### Exercise requirements
Scan the records beneath this line for the line holding "- **Impact**: User data loss risk" and the line holding "- [ ] GunDB", then transcribe exactly those two and all lines between.

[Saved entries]
---*---

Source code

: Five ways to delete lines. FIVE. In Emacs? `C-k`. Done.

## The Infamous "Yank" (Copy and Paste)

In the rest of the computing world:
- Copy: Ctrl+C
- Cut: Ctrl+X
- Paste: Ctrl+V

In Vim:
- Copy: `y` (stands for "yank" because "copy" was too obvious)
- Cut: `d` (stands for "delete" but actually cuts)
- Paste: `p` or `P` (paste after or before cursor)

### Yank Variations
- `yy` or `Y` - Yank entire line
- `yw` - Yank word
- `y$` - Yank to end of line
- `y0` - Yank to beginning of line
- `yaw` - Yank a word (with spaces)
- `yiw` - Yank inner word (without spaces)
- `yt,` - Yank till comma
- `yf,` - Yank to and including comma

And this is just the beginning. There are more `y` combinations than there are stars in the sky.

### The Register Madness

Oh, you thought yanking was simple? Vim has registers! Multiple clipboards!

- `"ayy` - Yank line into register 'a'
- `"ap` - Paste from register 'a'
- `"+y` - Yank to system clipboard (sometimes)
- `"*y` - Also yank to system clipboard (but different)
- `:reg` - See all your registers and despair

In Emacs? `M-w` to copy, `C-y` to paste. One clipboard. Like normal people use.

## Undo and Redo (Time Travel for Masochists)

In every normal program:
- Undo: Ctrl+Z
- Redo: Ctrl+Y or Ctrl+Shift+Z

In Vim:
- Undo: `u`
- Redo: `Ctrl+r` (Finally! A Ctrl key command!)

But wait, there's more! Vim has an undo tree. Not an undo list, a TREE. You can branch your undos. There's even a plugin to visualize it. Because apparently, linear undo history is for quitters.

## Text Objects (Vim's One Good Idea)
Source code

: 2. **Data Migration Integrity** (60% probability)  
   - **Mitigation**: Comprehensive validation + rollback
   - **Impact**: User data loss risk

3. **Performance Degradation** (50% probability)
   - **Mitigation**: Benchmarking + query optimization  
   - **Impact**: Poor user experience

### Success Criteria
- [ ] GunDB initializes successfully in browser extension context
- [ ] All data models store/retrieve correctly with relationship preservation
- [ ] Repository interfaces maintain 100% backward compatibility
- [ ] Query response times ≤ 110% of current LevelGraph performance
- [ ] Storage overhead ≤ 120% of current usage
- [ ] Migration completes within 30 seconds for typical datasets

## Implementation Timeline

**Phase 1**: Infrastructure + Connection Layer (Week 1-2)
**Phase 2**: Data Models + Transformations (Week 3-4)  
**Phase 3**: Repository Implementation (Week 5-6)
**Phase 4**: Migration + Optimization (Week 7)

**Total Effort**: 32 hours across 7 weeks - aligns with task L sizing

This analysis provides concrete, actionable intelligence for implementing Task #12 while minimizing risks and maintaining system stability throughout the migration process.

---*---

### Reply
   - **Impact**: User data loss risk

3. **Performance Degradation** (50% probability)
   - **Mitigation**: Benchmarking + query optimization  
   - **Impact**: Poor user experience

### Success Criteria
- [ ] GunDB initializes successfully in browser extension context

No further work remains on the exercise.